*** DADOS DO EXERCÍCIO ***

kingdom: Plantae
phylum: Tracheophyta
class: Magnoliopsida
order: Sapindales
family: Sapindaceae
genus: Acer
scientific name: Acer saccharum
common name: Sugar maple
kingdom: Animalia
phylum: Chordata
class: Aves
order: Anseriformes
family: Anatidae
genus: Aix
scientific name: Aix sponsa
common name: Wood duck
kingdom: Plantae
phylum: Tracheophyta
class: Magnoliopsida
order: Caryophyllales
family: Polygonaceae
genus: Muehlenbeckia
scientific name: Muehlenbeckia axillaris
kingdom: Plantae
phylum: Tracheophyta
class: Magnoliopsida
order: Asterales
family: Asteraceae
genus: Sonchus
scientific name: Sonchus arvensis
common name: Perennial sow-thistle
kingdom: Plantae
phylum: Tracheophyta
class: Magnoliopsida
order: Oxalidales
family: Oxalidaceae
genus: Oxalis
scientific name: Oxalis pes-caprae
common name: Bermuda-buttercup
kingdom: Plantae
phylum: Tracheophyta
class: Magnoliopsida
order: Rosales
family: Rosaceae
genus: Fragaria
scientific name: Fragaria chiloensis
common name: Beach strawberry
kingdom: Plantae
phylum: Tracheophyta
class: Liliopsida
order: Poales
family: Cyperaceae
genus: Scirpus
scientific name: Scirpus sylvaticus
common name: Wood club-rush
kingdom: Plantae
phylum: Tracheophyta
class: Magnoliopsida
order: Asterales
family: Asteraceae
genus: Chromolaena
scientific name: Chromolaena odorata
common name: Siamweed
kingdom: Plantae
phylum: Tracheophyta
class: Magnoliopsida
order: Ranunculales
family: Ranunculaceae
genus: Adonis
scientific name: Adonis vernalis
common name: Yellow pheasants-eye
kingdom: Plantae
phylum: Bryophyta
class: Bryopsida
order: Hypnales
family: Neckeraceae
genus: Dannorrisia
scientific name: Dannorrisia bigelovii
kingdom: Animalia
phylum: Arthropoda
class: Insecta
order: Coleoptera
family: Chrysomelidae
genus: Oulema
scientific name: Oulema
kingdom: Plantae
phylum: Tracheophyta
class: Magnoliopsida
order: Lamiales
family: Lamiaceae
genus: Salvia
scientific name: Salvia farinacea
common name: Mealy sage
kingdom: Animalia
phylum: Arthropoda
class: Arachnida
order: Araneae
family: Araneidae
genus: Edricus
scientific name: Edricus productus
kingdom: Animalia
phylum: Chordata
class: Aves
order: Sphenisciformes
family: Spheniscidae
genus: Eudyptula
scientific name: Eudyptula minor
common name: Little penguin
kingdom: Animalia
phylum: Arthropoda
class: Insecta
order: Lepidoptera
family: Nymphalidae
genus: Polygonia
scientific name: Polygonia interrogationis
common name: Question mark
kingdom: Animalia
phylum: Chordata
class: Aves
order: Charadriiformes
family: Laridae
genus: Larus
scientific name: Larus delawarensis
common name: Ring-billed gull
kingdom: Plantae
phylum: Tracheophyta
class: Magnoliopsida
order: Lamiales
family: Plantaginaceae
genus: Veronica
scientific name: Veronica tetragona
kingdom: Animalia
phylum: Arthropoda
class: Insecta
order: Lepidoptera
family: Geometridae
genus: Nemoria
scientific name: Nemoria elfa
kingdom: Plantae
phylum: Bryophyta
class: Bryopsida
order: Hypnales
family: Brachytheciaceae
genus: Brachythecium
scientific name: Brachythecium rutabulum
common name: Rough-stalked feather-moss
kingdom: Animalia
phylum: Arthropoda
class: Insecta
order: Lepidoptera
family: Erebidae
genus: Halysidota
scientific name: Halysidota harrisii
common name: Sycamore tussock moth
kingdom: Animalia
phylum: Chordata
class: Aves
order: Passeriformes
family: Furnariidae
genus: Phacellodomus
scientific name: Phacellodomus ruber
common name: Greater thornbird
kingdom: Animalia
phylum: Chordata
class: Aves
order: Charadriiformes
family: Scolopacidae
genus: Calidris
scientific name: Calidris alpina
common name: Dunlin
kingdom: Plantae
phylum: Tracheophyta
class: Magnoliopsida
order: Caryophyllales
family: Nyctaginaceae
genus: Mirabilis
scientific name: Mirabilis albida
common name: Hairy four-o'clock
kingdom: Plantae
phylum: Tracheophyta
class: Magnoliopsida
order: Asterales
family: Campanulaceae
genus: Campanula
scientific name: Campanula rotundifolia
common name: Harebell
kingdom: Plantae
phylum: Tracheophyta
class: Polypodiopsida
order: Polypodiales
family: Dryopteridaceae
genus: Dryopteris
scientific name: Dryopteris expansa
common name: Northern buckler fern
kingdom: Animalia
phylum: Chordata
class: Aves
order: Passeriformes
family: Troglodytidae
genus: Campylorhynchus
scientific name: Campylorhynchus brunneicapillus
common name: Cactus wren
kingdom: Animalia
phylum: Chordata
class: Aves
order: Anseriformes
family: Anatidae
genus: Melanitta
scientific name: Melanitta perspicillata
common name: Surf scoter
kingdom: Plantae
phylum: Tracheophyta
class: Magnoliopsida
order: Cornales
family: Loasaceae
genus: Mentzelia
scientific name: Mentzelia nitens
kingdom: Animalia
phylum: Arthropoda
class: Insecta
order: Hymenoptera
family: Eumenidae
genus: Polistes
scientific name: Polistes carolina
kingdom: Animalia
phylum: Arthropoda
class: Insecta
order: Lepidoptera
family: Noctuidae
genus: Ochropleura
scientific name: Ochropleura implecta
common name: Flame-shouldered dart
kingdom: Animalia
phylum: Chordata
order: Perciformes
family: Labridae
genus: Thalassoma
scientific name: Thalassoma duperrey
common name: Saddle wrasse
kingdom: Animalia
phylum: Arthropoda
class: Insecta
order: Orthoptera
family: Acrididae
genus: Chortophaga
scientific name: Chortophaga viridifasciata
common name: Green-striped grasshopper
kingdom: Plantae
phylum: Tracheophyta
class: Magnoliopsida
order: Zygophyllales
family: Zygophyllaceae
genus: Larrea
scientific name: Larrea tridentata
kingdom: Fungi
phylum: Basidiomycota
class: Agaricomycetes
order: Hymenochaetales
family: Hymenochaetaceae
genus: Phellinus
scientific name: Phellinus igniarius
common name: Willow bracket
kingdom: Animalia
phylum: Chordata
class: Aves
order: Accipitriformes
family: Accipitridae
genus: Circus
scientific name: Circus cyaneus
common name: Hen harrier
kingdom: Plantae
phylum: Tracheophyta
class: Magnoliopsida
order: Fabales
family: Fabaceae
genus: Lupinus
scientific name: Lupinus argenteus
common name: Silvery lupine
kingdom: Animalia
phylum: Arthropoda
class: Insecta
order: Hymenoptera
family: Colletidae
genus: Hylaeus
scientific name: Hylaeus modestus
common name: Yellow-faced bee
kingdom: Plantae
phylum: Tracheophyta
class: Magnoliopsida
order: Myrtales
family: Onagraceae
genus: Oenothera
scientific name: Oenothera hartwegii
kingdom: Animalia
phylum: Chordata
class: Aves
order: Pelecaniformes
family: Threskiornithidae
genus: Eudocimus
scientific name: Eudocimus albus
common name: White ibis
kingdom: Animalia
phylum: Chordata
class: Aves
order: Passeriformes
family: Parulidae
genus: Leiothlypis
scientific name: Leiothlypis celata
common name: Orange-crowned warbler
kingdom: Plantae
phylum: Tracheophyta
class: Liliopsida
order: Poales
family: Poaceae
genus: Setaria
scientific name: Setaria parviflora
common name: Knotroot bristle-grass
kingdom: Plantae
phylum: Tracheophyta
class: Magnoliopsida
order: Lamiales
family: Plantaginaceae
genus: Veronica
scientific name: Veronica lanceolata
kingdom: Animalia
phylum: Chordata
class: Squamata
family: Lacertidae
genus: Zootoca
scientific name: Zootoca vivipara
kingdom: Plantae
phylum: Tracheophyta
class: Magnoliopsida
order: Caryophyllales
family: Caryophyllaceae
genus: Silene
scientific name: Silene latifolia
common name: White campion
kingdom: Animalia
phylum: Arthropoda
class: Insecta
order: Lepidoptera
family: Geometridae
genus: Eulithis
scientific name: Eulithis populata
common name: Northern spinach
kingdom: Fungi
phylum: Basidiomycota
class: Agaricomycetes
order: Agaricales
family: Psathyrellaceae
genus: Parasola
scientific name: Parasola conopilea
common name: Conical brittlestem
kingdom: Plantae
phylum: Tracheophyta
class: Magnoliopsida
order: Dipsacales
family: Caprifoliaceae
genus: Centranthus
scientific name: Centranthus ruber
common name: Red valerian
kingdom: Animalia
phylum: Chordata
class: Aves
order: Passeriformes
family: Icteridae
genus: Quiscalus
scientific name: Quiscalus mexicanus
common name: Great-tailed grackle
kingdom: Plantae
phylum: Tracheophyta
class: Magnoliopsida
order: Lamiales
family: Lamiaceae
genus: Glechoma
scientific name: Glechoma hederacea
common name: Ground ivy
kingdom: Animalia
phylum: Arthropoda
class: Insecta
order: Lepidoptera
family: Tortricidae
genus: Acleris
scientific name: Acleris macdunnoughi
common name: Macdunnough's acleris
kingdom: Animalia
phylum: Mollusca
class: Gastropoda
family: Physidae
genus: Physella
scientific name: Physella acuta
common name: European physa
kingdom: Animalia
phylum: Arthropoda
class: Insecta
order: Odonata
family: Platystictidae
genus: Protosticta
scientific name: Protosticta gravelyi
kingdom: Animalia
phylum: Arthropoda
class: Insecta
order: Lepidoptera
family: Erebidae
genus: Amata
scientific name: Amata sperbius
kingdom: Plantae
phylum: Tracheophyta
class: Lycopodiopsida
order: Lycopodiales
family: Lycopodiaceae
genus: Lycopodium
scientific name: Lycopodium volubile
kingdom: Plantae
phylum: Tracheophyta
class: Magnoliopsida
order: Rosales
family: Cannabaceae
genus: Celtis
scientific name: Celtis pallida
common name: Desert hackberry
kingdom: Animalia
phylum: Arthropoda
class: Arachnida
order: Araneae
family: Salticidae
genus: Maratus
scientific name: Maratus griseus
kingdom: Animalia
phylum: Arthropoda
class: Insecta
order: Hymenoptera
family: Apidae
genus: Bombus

***

INSTRUÇÕES DA TAREFA ▸
Converta em CSV de duas colunas, "entrada" e "resposta", os itens da linha com "scientific name: Silene latifolia" até a linha com "genus: Quiscalus", ambas incluídas. Faça uma linha por item, com o texto e a resposta em campos entre aspas e as quebras de linha trocadas por espaços.

RESULTADO DO EXERCÍCIO ▸
entrada,resposta
"scientific name:","Silene latifolia"
"common name:","White campion"
"kingdom:","Animalia"
"phylum:","Arthropoda"
"class:","Insecta"
"order:","Lepidoptera"
"family:","Geometridae"
"genus:","Eulithis"
"scientific name:","Eulithis populata"
"common name:","Northern spinach"
"kingdom:","Fungi"
"phylum:","Basidiomycota"
"class:","Agaricomycetes"
"order:","Agaricales"
"family:","Psathyrellaceae"
"genus:","Parasola"
"scientific name:","Parasola conopilea"
"common name:","Conical brittlestem"
"kingdom:","Plantae"
"phylum:","Tracheophyta"
"class:","Magnoliopsida"
"order:","Dipsacales"
"family:","Caprifoliaceae"
"genus:","Centranthus"
"scientific name:","Centranthus ruber"
"common name:","Red valerian"
"kingdom:","Animalia"
"phylum:","Chordata"
"class:","Aves"
"order:","Passeriformes"
"family:","Icteridae"
"genus:","Quiscalus"